• [WRITTEN REQUEST] Render every line of the listing below as a Markdown table with the columns No. and Line, where No. numbers the rows in order. Skip blank lines, and leave the pictures out of the table.

— Start of WORKING DATA —

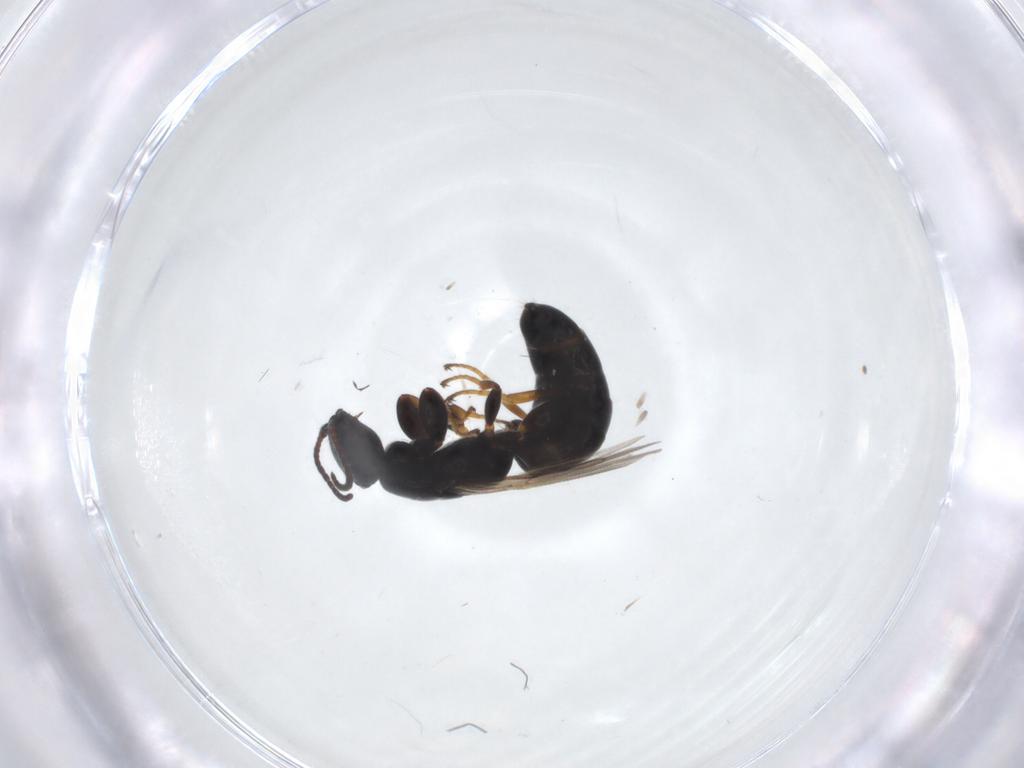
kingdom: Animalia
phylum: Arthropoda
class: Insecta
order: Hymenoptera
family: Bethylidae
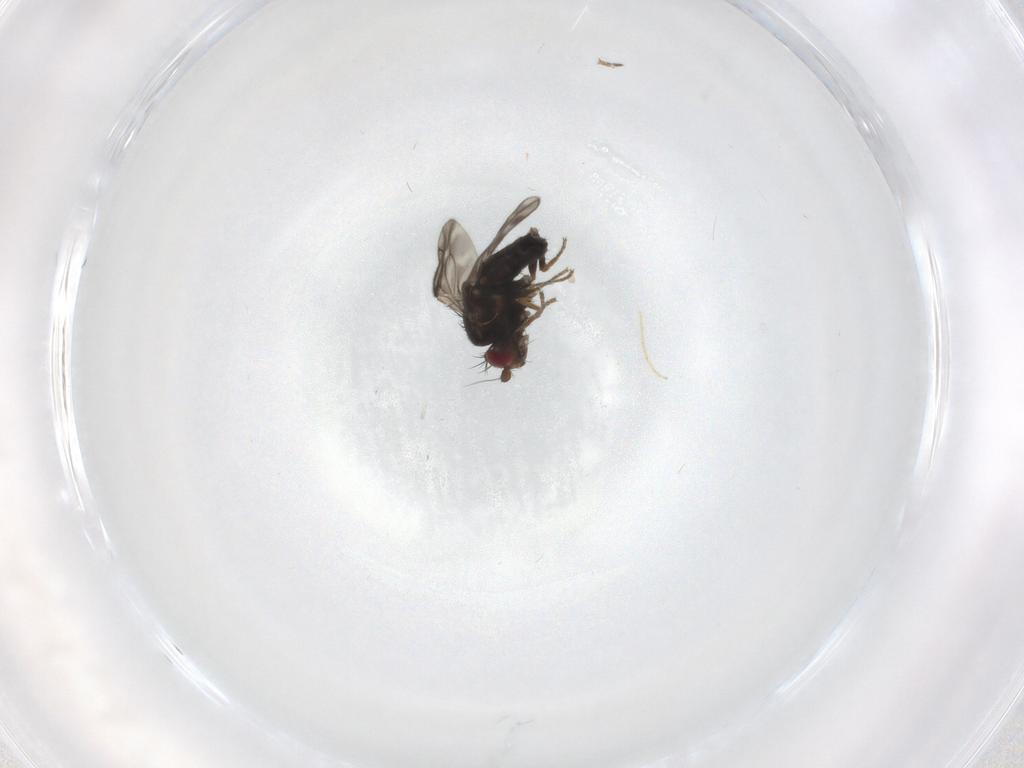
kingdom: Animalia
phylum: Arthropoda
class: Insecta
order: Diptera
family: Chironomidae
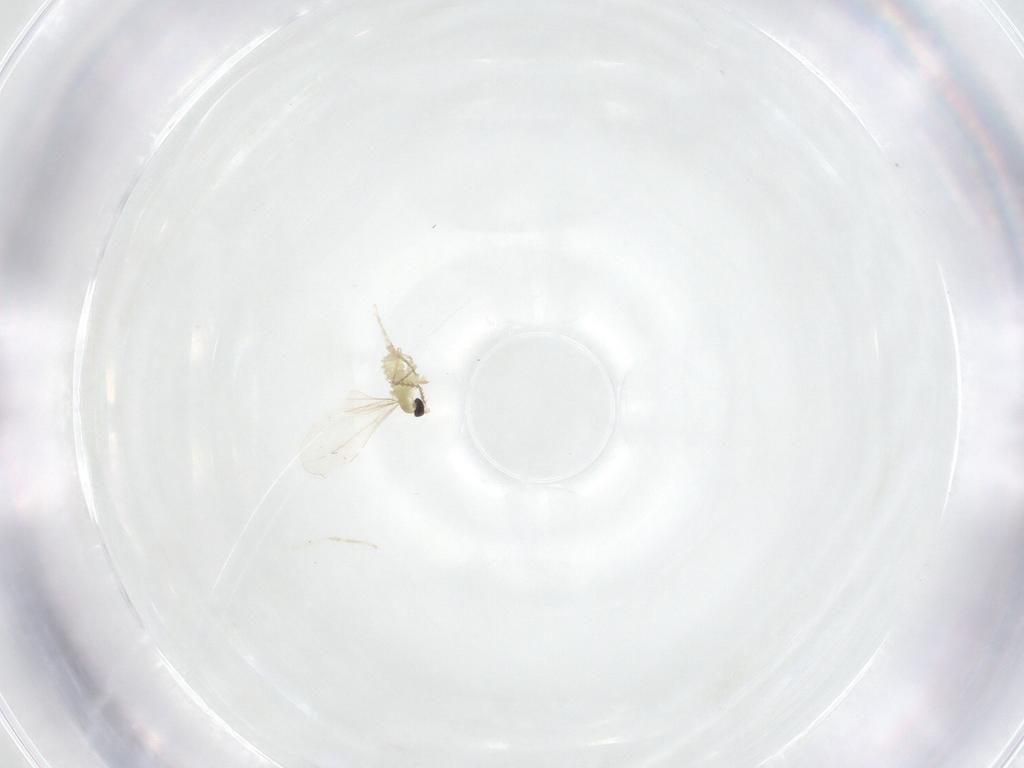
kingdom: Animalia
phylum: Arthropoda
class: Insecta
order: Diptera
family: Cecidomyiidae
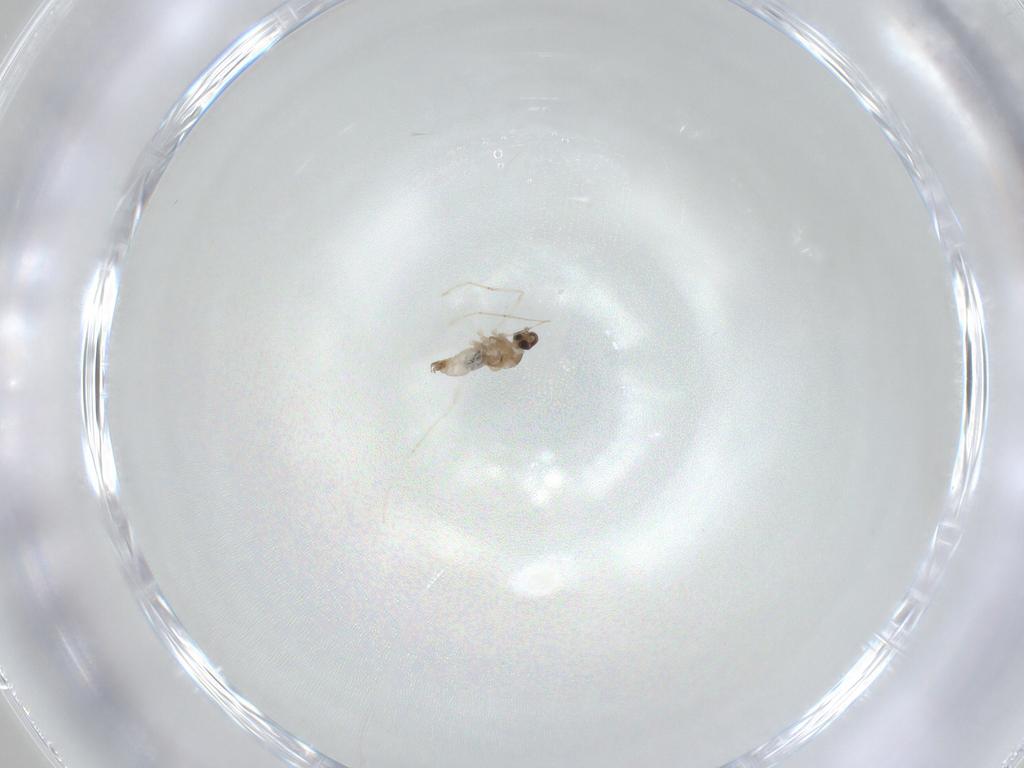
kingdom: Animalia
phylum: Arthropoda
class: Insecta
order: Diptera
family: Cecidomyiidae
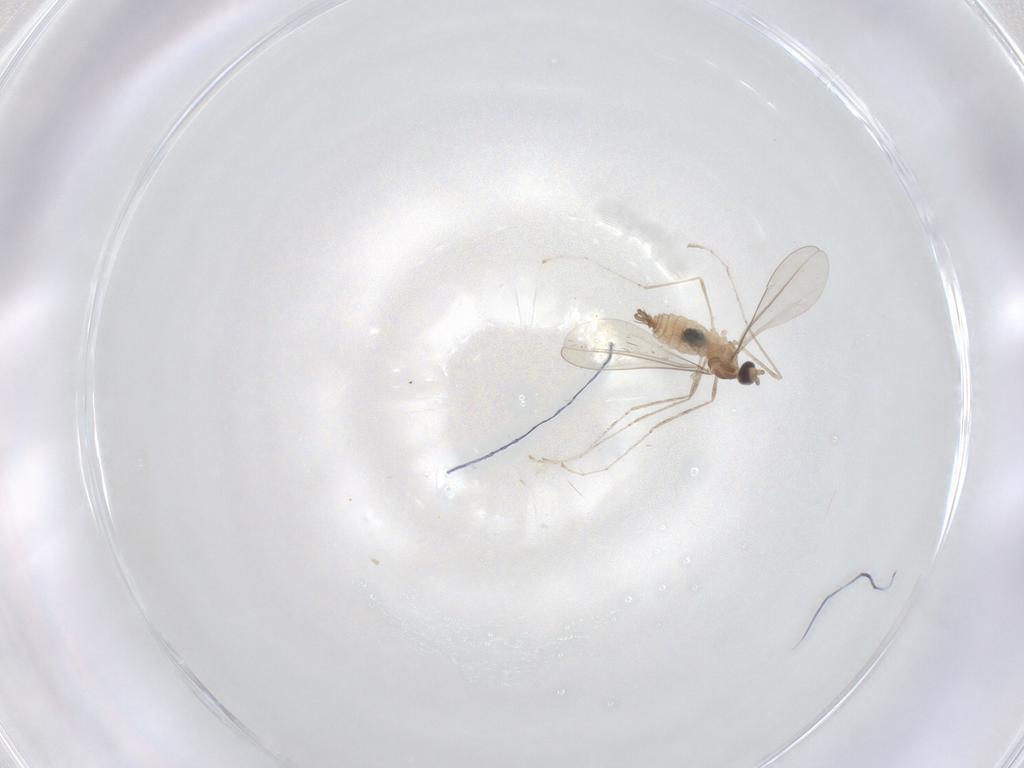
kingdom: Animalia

— End of WORKING DATA —

• [EXERCISE ANSWER]
| No. | Line |
|---|---|
| 1 | kingdom: Animalia |
| 2 | phylum: Arthropoda |
| 3 | class: Insecta |
| 4 | order: Hymenoptera |
| 5 | family: Bethylidae |
| 6 | kingdom: Animalia |
| 7 | phylum: Arthropoda |
| 8 | class: Insecta |
| 9 | order: Diptera |
| 10 | family: Chironomidae |
| 11 | kingdom: Animalia |
| 12 | phylum: Arthropoda |
| 13 | class: Insecta |
| 14 | order: Diptera |
| 15 | family: Cecidomyiidae |
| 16 | kingdom: Animalia |
| 17 | phylum: Arthropoda |
| 18 | class: Insecta |
| 19 | order: Diptera |
| 20 | family: Cecidomyiidae |
| 21 | kingdom: Animalia |